» PROVIDED PASSAGE:

Have We Done Enough to Prevent Another Financial Catastrophe?

Mark Goebel

 

More than three years after Dodd-Frank financial reform was signed into law by President Barack Obama and five years since Lehman Brothers failed, touching off a global financial crisis, U.S. financial markets remain vulnerable to the kind of meltdown that brought the economy to its knees in 2008.

 

Dodd-Frank –which is supposed to prevent large financial institutions from taking excess risk of the kind that caused JP Morgan to lose more than $6 billion on a series of failed derivatives trades in London—is slowly but surely being watered down as it wends thorough the regulatory agencies charged with converting its broad mandates into operational rules.

 

The Devil Is in the Details

 

In late August, President Obama was compelled to summon financial regulators to the White House to exhort them to finish implementing Dodd-Frank.

 

Obama’s impatience is understandable.

 

As of mid-September only 40 percent of Dodd-Frank’s 398 rules have been fleshed out with regulatory language, with many of the most critical rules being among the yet-to-be-finalized 240, according to the Washington Post.

 

Among the rules that have yet to be put into effect are capital and margin requirements for derivatives, new mortgage disclosure regulations, enhanced regulatory oversight of large banks, and the Volcker Rule.

 

The courts have struck down rules at the behest of banks, including the provision that would have capped the debit card fees banks can charge.

 

Other rules have been bogged down by the sheer breadth of changes they would cause and regulators’ concern for setting off a chain of unanticipated consequences.

 

The snail’s pace of rules writing is also attributable to the differing missions of the federal agencies overseeing the process.

 

Dodd-Frank didn’t reduce the number of regulators overseeing financial institutions, as many of the most ardent supporters of financial reform advocated, so the pace of rules-writing is giving banks the time to employ lobbyists to disrupt and delay the law’s implementation.

 

Money Talks, Stronger Regulation Walks

 

In his book, Act of Congress, chronicling the cobbling together and passage of Dodd-Frank, Robert Kaiser, associate editor and senior correspondent of The Washington Post, notes that the financial industry employed 2,700 lobbyists (including 1,447 former government employees), in ’09 and ’10 to thwart reform, spending $750 million in the process. While not completely successful, the industry managed to avoid some of the more onerous measures being considered on Capitol Hill, including the breakup of large banks.

» MATERIAL PROVIDED:
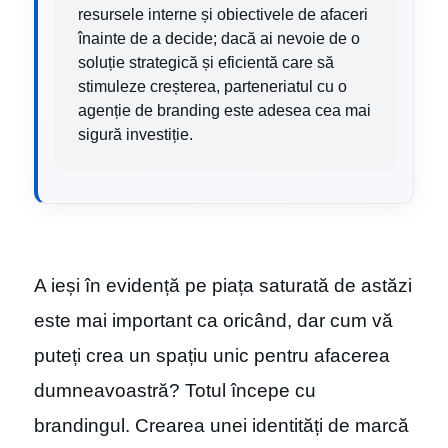
resursele interne și obiectivele de afaceri
înainte de a decide; dacă ai nevoie de o
soluție strategică și eficientă care să
stimuleze creșterea, parteneriatul cu o
agenție de branding este adesea cea mai
sigură investiție.
A ieși în evidență pe piața saturată de astăzi
este mai important ca oricând, dar cum vă
puteți crea un spațiu unic pentru afacerea
dumneavoastră? Totul începe cu
brandingul. Crearea unei identități de marcă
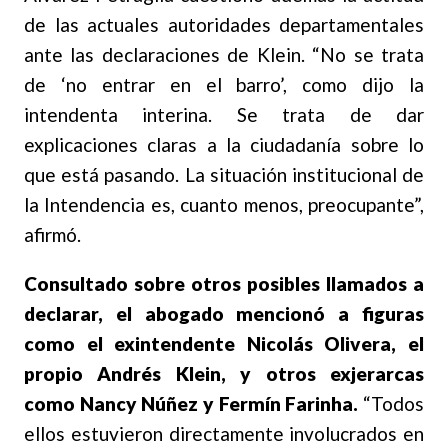
de las actuales autoridades departamentales
ante las declaraciones de Klein. “No se trata
de ‘no entrar en el barro’, como dijo la
intendenta interina. Se trata de dar
explicaciones claras a la ciudadanía sobre lo
que está pasando. La situación institucional de
la Intendencia es, cuanto menos, preocupante”,
afirmó.
Consultado sobre otros posibles llamados a
declarar, el abogado mencionó a figuras
como el exintendente Nicolás Olivera, el
propio Andrés Klein, y otros exjerarcas
como Nancy Núñez y Fermín Farinha.
“Todos
ellos estuvieron directamente involucrados en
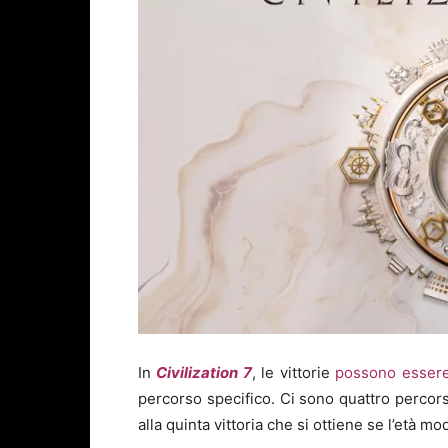
In
Civilization 7
, le vittorie
possono essere
percorso specifico. Ci sono quattro percorsi
alla quinta vittoria che si ottiene se l’età 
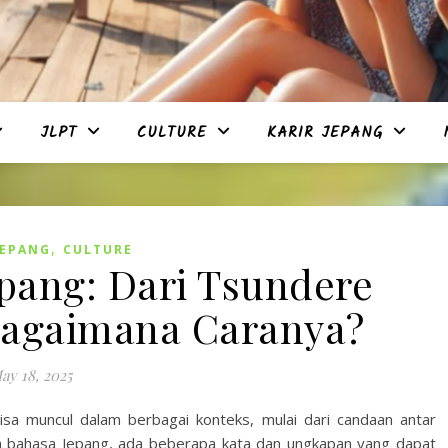
JLPT
CULTURE
KARIR JEPANG
,
JEPANG
CULTURE
pang: Dari Tsundere
Bagaimana Caranya?
ay 18, 2025
isa muncul dalam berbagai konteks, mulai dari candaan antar
am bahasa Jepang, ada beberapa kata dan ungkapan yang dapat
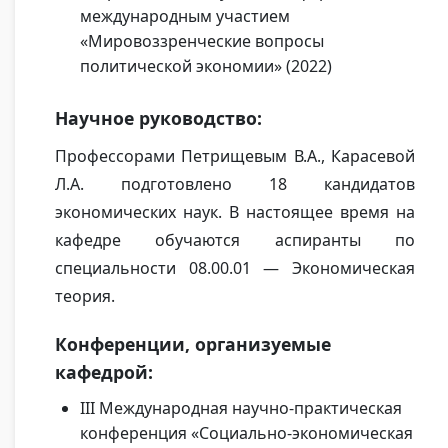
международным участием
«Мировоззренческие вопросы
политической экономии» (2022)
Научное руководство:
Профессорами Петрищевым В.А., Карасевой
Л.А. подготовлено 18 кандидатов
экономических наук. В настоящее время на
кафедре обучаются аспиранты по
специальности 08.00.01 — Экономическая
теория.
Конференции, организуемые
кафедрой:
III Международная научно-практическая
конференция «Социально-экономическая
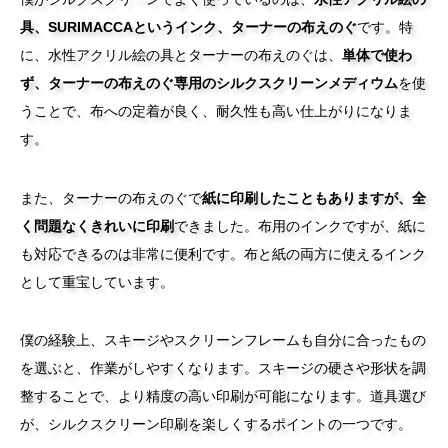
具、SURIMACCAというインク、ターナーの布えのぐ
です。特
に、水性アクリル絵の具とターナーの布えのぐは、
単体で使わ
ず、ターナーの布えのぐ専用のシルクスクリーンメディウム
を使
うことで、布への定着が良く、耐久性も高い仕上がりになりま
す。
また、ターナーの布えのぐで
紙に印刷したこともありますが、全
く問題なくきれいに印刷
できました。布用のインクですが、紙に
も対応できるのは非常に便利です。布と紙の両方に使えるインク
として重宝しています。
僕の経験上、スキージやスクリーンフレームも自分に合ったもの
を選ぶと、作業がしやすくなります。スキージの硬さや形状を調
整することで、より精度の高い印刷が可能になります。道具選び
が、シルクスクリーン印刷を楽しくするポイントの一つです。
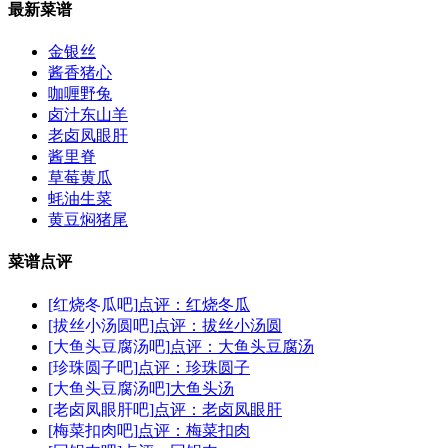
最新菜谱
金银丝
酱香猪心
咖喱野兔
卤汁东山羊
老卤凤眼肝
酱里脊
草莓黄瓜
蚝油生菜
黄豆焖猪尾
菜谱点评
[红烧冬瓜吧]
点评：红烧冬瓜
[拔丝小汤圆吧]
点评：拔丝小汤圆
[大鱼头豆腐汤吧]
点评：大鱼头豆腐汤
[珍珠圆子吧]
点评：珍珠圆子
[大鱼头豆腐汤吧]
大鱼头汤
[老卤凤眼肝吧]
点评：老卤凤眼肝
[梅菜扣肉吧]
点评：梅菜扣肉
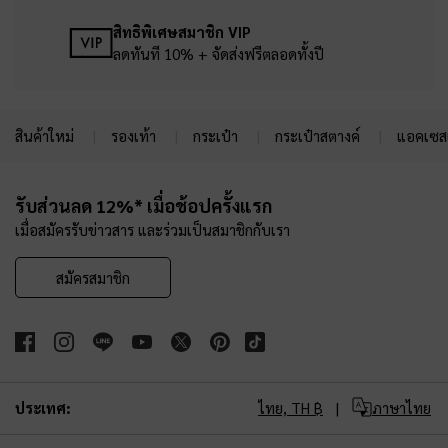
สิทธิพิเศษสมาชิก VIP
ลดทันที 10% + จัดส่งฟรีตลอดทั้งปี
สินค้าใหม่
รองเท้า
กระเป๋า
กระเป๋าสตางค์
แอคเซสเ
Site footer
รับส่วนลด 12%* เมื่อช้อปครั้งแรก
เมื่อสมัครรับข่าวสาร และร่วมเป็นสมาชิกกับเรา
สมัครสมาชิก
ประเทศ:
ไทย,
TH ฿
ภาษาไทย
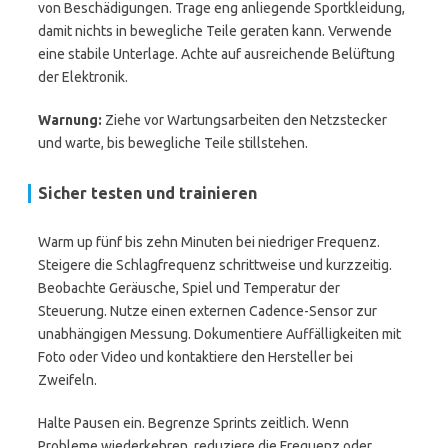
von Beschädigungen. Trage eng anliegende Sportkleidung,
damit nichts in bewegliche Teile geraten kann. Verwende
eine stabile Unterlage. Achte auf ausreichende Belüftung
der Elektronik.
Warnung:
Ziehe vor Wartungsarbeiten den Netzstecker
und warte, bis bewegliche Teile stillstehen.
Sicher testen und trainieren
Warm up fünf bis zehn Minuten bei niedriger Frequenz.
Steigere die Schlagfrequenz schrittweise und kurzzeitig.
Beobachte Geräusche, Spiel und Temperatur der
Steuerung. Nutze einen externen Cadence-Sensor zur
unabhängigen Messung. Dokumentiere Auffälligkeiten mit
Foto oder Video und kontaktiere den Hersteller bei
Zweifeln.
Halte Pausen ein. Begrenze Sprints zeitlich. Wenn
Probleme wiederkehren, reduziere die Frequenz oder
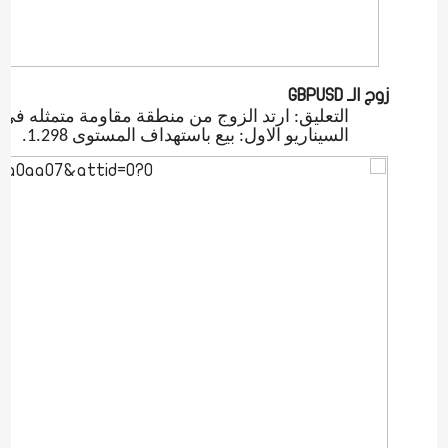
زوج الـ
GBPUSD
التعليق: ارتد الزوج من منطقة مقاومة متمثله في 1.3036.
السيناريو الاول: بيع باستهداف المستوى 1.298.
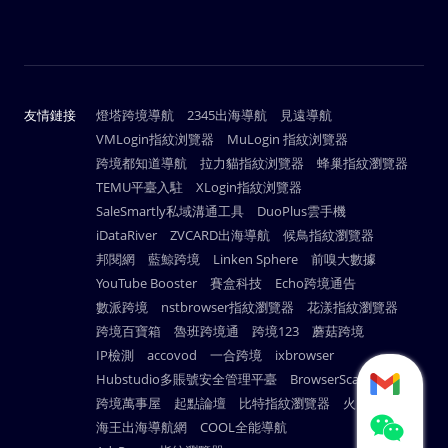
友情鏈接
燈塔跨境導航
2345出海導航
見遠導航
VMLogin指紋浏覽器
MuLogin 指紋浏覽器
跨境都知道導航
拉力貓指紋浏覽器
蜂巢指紋瀏覽器
TEMU平臺入駐
XLogin指紋浏覽器
SaleSmartly私域溝通工具
DuoPlus雲手機
iDataRiver
ZVCARD出海導航
候鳥指紋瀏覽器
邦閱網
藍鯨跨境
Linken Sphere
前嗅大數據
YouTube Booster
賽盒科技
Echo跨境通告
數派跨境
nstbrowser指紋瀏覽器
花漾指紋瀏覽器
跨境百寶箱
魯班跨境通
跨境123
蘑菇跨境
IP檢測
accovod
一合跨境
ixbrowser
Hubstudio多賬號安全管理平臺
BrowserScan
跨境萬事屋
起點論壇
比特指紋瀏覽器
火雲瀏覽器
海王出海導航網
COOL全能導航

» YOUR GOAL: Which rules does the Dodd-Frank article name as not yet put into effect?

» ANSWER BELOW:
- Capital and margin requirements for derivatives
- New mortgage disclosure regulations
- Enhanced regulatory oversight of large banks
- The Volcker Rule